┌────────

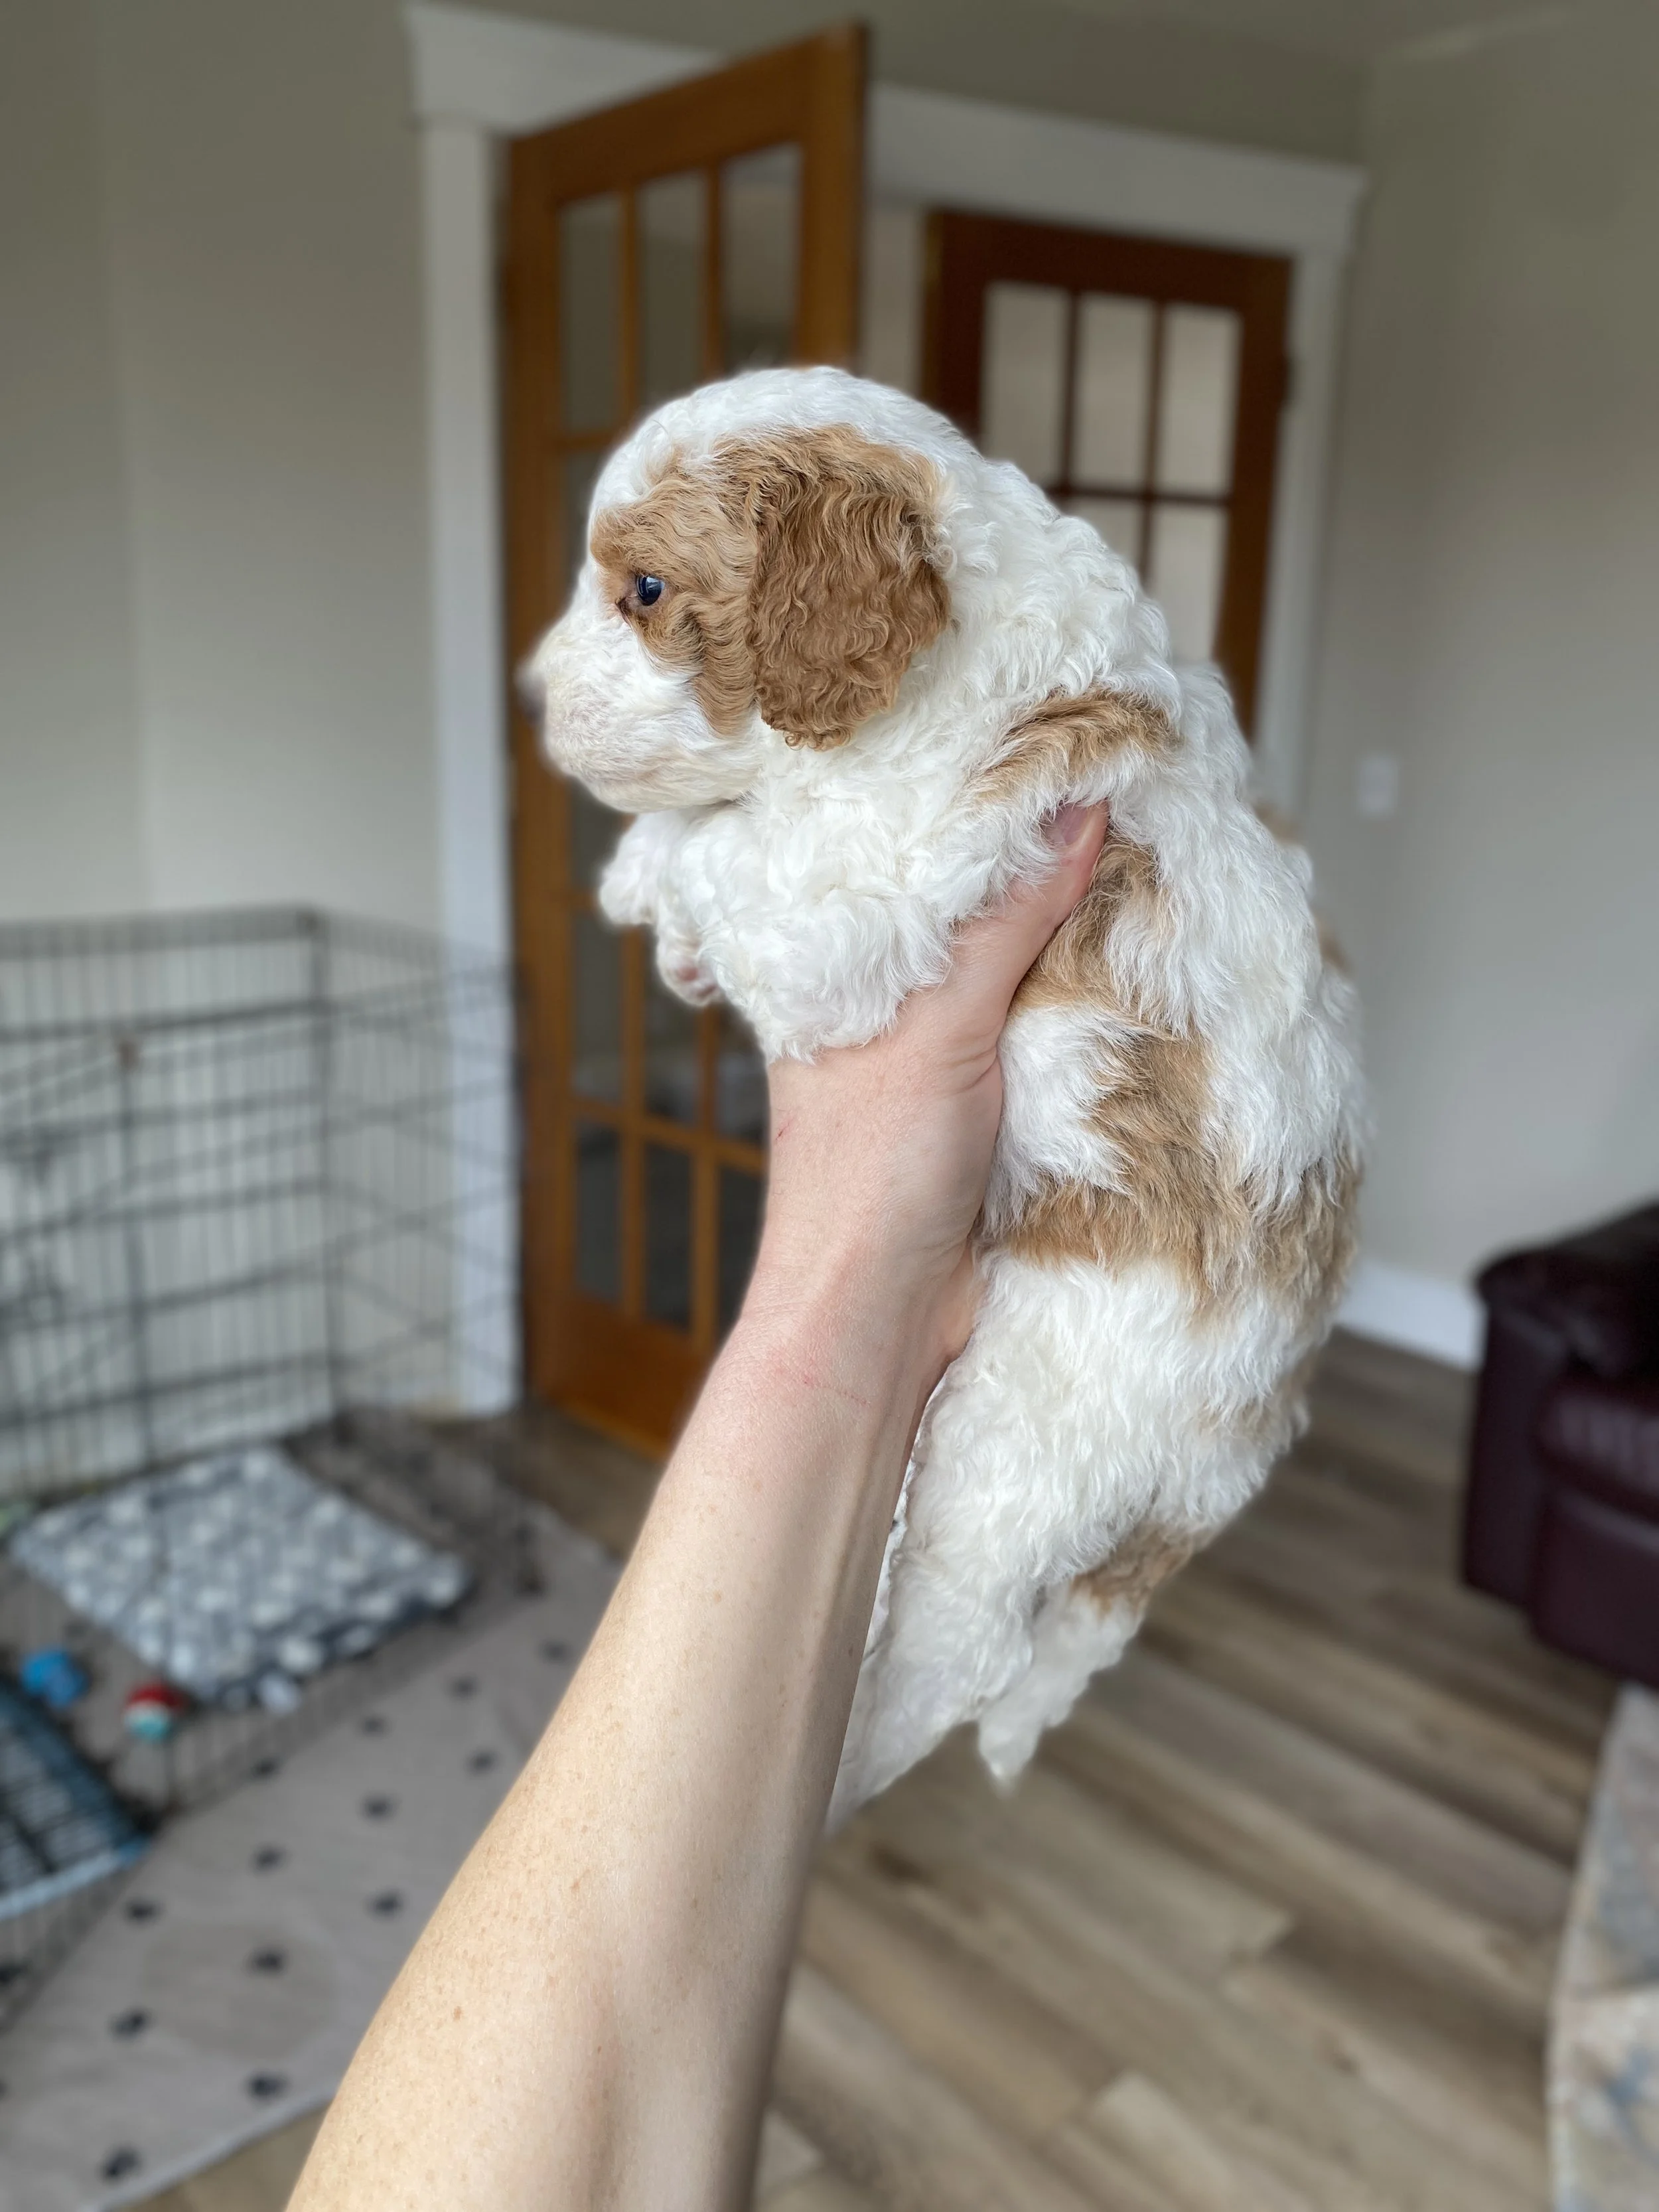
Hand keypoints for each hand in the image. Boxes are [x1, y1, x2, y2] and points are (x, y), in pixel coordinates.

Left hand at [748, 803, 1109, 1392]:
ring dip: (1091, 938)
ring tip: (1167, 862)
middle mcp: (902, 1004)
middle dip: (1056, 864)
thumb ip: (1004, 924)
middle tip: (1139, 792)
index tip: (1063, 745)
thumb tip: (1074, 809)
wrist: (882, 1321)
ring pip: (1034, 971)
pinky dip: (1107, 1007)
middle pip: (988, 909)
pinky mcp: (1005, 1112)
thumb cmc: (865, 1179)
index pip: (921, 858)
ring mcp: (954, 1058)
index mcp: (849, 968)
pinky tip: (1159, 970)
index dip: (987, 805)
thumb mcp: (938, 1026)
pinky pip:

└────────

▶ Exercise brief:
Give again, word for word, every line from the top of the data through the line with "pinky mcp: (1005, 1112)", both ends included, and exclude the pictures.

▶ Solution to this task:
Hand keypoints for each hand in the image. Boxes are [x1, y1, x2, y2] and points are (x, y), in pixel coordinates.

Left hand at [748, 803, 1109, 1392]:
ring dip: (1091, 938)
ring tip: (1167, 862)
middle mcp: (902, 1004)
middle dip: (1056, 864)
thumb ip: (1004, 924)
middle tip: (1139, 792)
index tip: (1063, 745)
thumb tip: (1074, 809)
wrist: (882, 1321)
ring pip: (1034, 971)
pinky dip: (1107, 1007)
middle pip: (988, 909)
pinky mcp: (1005, 1112)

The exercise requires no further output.